Real-Time Assurance Practices for Tencent Big Data Flink on Cloud-Native Hybrid Low-Priority Cluster

Pengxiang Wang

Chinese Session #streaming
  1. Background a. Oceanus is Tencent’s big data real-time computing platform, providing full lifecycle services for real-time applications based on Apache Flink. b. The computing resources are idle, low-cost, and low-priority resources mined by Tencent Big Data through cloud-native hybrid deployment, built on large-scale federated clusters. These resources offer high elasticity and low cost but are prone to eviction and instability. c. Under the goal of cost reduction and efficiency improvement, leveraging the low-priority computing resources has reduced real-time operational costs, meeting the demands of core businesses like Tencent Ads, while simultaneously posing severe challenges to Flink’s real-time stability.

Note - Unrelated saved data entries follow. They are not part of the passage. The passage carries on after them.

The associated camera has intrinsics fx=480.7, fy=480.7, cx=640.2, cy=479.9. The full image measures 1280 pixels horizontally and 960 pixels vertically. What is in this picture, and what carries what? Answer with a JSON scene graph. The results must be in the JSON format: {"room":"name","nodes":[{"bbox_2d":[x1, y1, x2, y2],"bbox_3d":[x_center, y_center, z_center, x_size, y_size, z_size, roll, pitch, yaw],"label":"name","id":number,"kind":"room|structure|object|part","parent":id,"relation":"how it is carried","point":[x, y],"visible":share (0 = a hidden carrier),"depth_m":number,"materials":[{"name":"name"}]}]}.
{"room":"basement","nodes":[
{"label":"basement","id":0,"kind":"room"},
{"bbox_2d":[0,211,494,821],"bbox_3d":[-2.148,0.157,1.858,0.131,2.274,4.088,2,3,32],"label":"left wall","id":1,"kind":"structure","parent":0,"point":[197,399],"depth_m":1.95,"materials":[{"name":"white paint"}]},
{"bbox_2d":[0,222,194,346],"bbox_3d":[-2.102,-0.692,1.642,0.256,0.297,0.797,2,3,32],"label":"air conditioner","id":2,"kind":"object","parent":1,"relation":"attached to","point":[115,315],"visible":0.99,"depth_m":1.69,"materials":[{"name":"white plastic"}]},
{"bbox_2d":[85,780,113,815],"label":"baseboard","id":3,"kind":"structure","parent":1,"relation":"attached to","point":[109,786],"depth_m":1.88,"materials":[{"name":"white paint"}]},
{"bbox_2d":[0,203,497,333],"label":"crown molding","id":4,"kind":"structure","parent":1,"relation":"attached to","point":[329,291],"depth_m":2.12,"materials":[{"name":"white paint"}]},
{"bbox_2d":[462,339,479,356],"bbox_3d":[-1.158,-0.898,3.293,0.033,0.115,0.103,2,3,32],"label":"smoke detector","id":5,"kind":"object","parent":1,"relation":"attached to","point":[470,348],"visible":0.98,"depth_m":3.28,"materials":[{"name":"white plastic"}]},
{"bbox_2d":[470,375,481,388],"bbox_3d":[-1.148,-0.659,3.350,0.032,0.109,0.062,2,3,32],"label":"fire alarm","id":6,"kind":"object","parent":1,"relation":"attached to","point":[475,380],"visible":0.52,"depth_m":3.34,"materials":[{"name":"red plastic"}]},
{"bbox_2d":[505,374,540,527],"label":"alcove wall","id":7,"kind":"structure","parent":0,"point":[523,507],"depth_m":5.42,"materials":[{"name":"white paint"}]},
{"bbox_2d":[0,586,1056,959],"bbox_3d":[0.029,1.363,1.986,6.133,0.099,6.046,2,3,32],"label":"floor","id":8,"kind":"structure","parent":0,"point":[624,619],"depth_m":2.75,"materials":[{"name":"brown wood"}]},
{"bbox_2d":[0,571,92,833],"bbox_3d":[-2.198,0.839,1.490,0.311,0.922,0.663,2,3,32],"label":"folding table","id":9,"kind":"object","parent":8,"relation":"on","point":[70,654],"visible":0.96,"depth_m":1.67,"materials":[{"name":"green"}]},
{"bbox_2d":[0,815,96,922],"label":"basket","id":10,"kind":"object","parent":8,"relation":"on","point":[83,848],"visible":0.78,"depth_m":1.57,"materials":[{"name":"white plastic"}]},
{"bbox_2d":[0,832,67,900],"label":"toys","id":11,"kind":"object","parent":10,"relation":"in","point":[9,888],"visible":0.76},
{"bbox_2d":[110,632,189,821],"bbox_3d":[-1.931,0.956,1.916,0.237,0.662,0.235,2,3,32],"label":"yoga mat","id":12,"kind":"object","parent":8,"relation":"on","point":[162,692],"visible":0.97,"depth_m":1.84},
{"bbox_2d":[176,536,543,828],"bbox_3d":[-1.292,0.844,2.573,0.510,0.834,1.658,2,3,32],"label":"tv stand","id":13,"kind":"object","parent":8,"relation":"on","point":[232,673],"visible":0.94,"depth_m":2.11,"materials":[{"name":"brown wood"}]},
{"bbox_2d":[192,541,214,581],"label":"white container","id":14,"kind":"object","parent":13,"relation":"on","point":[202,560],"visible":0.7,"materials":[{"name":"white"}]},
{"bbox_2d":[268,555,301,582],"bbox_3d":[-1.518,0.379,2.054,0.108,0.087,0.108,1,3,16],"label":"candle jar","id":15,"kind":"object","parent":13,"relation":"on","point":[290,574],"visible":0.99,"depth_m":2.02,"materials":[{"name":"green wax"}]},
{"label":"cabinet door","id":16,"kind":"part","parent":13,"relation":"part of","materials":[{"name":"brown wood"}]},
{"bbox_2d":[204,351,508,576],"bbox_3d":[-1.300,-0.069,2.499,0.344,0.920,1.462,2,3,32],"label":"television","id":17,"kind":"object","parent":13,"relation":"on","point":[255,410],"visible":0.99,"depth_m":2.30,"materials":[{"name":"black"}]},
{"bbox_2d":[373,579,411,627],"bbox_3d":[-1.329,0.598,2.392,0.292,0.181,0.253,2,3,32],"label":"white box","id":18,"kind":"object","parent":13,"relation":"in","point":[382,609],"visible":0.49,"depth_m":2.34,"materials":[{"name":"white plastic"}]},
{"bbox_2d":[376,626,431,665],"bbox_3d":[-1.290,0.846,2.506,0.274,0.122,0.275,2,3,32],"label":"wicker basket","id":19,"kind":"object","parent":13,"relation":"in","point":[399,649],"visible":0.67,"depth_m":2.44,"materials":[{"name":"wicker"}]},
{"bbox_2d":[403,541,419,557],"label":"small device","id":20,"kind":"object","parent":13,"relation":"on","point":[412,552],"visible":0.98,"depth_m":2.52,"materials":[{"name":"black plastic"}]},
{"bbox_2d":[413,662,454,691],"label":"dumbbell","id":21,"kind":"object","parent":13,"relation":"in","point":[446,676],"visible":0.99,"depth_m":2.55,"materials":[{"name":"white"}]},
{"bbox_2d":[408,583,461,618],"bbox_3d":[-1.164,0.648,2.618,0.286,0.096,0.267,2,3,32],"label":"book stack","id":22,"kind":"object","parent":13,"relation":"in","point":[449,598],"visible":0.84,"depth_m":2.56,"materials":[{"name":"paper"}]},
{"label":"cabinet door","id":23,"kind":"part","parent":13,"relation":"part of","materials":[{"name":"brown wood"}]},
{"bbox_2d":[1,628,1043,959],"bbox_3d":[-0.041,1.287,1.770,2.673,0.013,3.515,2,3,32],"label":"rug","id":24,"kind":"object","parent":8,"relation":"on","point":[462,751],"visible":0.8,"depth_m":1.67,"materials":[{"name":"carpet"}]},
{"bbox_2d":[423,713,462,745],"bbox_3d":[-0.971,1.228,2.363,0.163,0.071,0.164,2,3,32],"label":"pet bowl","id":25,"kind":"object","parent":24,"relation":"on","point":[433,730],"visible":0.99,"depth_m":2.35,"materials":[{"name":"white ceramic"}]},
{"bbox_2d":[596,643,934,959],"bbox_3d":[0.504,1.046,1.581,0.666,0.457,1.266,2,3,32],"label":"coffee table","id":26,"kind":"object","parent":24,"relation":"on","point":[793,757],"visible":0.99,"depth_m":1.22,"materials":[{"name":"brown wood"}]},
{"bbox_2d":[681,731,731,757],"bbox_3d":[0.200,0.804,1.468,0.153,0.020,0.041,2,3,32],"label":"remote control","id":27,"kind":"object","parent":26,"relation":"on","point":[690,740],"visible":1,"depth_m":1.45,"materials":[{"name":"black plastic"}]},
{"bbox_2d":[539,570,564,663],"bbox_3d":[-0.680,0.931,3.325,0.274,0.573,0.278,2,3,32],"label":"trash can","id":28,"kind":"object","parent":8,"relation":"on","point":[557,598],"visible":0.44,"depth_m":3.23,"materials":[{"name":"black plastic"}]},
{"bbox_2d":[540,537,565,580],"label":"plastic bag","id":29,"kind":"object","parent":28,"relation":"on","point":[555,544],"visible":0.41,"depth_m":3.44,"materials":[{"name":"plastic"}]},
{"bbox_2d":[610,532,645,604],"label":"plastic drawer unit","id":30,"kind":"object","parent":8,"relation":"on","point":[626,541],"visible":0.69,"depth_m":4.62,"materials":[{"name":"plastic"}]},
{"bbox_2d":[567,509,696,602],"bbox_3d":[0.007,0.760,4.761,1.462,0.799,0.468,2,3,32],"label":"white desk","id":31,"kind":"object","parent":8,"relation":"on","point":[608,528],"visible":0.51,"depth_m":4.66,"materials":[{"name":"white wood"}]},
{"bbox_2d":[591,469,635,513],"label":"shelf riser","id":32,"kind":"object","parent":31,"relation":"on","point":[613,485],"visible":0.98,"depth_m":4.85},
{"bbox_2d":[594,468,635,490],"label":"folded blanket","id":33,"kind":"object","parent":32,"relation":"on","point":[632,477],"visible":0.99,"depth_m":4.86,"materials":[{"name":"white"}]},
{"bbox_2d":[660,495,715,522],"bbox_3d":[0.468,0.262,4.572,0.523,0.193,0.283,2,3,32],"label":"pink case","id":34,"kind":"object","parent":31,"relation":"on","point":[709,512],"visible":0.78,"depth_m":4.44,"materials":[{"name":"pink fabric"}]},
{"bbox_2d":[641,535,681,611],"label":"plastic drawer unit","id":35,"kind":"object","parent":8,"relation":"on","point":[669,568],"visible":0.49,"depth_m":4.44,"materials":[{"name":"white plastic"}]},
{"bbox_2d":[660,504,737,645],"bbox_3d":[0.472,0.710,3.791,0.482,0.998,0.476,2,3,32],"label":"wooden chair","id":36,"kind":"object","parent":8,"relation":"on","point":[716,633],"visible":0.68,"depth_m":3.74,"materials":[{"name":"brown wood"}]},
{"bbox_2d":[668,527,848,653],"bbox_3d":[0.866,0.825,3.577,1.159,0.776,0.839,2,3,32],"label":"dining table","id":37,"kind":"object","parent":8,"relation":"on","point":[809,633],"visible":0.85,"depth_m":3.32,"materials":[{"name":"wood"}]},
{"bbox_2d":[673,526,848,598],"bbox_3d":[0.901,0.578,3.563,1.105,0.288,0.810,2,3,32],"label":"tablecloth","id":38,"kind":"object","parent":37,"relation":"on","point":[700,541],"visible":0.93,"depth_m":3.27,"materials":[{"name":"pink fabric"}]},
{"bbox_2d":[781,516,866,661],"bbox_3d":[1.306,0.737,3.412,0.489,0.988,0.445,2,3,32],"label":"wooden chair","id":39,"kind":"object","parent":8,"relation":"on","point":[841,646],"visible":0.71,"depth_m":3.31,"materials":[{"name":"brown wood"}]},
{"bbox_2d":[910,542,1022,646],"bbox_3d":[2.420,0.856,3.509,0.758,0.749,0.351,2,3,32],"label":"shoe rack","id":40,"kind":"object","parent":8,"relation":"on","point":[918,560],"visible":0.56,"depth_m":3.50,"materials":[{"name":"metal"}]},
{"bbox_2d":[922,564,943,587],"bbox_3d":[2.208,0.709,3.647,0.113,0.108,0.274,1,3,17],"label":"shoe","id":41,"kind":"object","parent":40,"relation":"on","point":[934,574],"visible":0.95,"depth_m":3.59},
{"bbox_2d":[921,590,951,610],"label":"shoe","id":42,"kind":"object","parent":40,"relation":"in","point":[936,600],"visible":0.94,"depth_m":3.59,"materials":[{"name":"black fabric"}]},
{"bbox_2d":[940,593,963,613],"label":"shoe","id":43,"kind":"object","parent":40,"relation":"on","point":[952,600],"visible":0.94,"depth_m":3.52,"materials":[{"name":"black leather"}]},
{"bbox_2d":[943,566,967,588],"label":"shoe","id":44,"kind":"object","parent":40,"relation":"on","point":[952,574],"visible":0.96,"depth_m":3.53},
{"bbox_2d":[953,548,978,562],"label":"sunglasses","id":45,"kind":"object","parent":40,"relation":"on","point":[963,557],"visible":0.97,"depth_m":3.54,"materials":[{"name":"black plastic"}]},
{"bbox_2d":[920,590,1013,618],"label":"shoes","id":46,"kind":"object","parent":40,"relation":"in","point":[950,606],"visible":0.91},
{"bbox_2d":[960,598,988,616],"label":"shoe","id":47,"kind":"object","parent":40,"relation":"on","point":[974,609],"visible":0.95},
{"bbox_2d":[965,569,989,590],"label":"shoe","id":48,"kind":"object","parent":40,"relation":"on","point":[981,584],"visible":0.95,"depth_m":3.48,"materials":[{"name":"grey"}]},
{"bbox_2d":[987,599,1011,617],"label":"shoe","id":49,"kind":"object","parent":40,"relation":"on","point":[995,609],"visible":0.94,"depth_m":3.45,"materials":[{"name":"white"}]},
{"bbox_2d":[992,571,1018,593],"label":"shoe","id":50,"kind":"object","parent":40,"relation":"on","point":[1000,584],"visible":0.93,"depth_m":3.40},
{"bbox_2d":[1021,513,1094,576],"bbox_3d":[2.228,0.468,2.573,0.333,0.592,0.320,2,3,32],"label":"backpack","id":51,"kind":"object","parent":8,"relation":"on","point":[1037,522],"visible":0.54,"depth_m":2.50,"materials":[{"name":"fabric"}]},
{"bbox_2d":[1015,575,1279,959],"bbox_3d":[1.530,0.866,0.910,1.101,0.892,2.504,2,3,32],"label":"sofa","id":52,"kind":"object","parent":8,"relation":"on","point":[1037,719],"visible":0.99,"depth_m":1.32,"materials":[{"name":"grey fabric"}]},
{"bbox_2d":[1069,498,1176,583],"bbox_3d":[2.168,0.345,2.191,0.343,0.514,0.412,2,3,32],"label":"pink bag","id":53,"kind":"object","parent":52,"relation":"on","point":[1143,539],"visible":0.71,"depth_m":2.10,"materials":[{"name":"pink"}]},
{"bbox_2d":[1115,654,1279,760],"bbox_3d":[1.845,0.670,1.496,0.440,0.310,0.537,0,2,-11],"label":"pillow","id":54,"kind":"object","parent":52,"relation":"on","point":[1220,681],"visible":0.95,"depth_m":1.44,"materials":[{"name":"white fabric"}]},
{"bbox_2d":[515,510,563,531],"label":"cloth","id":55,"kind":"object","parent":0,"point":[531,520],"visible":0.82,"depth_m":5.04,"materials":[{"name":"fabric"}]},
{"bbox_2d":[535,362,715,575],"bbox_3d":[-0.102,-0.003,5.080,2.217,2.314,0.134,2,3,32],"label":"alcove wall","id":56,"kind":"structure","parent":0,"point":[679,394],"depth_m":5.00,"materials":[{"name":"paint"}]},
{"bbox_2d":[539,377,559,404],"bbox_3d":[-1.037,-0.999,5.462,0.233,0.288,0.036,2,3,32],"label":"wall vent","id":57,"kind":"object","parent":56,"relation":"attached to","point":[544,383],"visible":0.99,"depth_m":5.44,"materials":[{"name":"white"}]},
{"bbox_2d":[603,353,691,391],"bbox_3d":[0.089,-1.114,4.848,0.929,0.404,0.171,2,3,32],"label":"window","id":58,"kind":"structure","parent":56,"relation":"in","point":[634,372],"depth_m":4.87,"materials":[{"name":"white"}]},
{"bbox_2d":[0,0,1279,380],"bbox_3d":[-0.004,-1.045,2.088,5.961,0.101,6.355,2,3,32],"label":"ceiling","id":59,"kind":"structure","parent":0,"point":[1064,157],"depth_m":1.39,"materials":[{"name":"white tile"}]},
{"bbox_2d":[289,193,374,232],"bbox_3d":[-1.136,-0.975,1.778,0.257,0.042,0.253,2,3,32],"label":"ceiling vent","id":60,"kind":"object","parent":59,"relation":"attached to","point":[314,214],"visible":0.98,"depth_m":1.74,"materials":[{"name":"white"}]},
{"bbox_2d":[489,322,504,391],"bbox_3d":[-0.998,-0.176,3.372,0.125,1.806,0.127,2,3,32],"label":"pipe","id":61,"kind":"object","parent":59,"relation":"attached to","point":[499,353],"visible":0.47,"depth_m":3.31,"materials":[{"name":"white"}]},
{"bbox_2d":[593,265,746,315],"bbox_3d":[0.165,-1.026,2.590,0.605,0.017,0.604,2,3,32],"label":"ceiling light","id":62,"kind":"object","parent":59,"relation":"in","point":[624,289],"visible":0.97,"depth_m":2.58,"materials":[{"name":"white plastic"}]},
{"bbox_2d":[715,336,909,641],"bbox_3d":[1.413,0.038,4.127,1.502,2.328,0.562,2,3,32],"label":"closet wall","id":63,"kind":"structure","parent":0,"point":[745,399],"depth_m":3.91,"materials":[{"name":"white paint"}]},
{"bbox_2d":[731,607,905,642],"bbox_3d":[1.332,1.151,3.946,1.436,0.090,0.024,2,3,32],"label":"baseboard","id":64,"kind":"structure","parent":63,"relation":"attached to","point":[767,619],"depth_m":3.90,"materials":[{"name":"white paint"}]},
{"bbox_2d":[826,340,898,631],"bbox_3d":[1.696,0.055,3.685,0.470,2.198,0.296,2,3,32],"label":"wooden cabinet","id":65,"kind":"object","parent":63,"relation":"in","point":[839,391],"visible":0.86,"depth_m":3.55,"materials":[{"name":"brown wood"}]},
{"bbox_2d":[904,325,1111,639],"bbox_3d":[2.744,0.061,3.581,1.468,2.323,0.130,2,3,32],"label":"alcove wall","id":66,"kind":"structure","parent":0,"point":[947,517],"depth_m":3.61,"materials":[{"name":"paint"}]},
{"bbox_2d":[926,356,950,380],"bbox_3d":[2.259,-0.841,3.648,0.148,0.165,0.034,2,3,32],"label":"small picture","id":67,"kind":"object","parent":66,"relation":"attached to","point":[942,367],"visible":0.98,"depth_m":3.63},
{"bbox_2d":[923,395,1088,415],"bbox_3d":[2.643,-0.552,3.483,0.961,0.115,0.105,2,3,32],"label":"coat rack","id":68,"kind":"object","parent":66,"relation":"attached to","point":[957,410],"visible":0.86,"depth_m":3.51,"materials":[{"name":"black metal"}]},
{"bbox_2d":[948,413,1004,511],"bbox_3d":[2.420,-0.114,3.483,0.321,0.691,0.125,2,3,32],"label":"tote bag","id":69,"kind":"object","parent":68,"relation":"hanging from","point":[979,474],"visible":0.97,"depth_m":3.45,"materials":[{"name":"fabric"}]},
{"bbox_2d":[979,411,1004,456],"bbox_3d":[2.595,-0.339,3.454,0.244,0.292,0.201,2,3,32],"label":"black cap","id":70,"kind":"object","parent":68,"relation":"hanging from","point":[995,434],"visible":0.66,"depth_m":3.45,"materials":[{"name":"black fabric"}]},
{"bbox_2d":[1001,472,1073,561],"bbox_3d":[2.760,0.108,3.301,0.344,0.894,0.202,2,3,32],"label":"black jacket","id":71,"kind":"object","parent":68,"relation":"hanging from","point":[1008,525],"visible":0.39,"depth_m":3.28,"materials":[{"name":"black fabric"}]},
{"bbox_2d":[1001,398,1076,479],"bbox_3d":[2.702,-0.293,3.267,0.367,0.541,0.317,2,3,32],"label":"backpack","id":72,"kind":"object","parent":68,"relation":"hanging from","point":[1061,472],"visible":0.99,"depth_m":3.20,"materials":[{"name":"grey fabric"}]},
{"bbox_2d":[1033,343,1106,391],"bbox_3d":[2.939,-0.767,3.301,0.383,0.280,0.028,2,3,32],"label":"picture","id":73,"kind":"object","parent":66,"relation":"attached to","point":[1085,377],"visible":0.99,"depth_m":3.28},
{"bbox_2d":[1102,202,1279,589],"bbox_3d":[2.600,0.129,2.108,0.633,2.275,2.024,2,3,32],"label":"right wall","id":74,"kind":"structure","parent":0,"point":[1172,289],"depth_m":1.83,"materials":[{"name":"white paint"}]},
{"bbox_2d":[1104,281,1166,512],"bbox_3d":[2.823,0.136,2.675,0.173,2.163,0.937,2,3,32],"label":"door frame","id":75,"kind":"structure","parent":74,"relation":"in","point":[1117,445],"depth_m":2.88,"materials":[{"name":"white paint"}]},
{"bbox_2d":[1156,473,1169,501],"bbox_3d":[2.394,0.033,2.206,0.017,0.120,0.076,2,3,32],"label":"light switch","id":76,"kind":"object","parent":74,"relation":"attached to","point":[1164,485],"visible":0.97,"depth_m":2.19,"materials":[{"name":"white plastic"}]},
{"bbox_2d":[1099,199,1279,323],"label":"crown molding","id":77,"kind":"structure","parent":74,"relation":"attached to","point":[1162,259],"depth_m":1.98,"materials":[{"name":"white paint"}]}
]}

  2. Stability Assurance a. Single-point restart: Tolerates minimal data loss while ensuring zero-interruption recovery at the Flink kernel level, with optimizations for scenarios like concurrent failures in upstream/downstream tasks and supporting bounded stream. b. Hot migration: Delivers seamless, interruption-free eviction and operational capabilities. Collaborating with Tencent’s cloud-native architecture team, we’ve reengineered Kubernetes' eviction-reallocation mechanism into a state-preserving migration process, cutting transition latency by 60% and enabling reliable utilization of cost-efficient resources. c. Hot updates: Enables configuration adjustments at runtime, supporting horizontal rescaling with TaskManager resources reservation, cutting downtime from minutes to seconds. d. Leveraging container resource resize, we developed dynamic adjustment of NetworkBuffer (MaxDirectMemory) for horizontal elasticity and pod heap memory for vertical rescaling based on Tencent’s kona JDK.

  3. Performance Optimization a. Accelerating TM deployment: By packaging frequently-used business platform JARs into customized initContainer images and mounting them to the main container, we leverage image caching to eliminate repetitive downloads from HDFS, reducing bandwidth consumption. b. Flink data transfer optimization: By replacing the traditional rebalance strategy with a credit-based autoPartition mechanism, we effectively mitigate long-tail effect caused by slow nodes, achieving over 3x throughput improvement in advertising scenarios.

  4. Future Roadmap a. Building upon the existing lossy single-point restart mechanism, we explore lossless recovery capabilities. b. Develop a universal JM failover high-availability solution to address single-point vulnerabilities of JobManager.

Speakers:


Pengxiang Wang, graduated from Beihang University, senior software engineer from Tencent big data, having lots of practicing experience in real-time data processing, mainly focusing on stability improvement of Flink in runtime.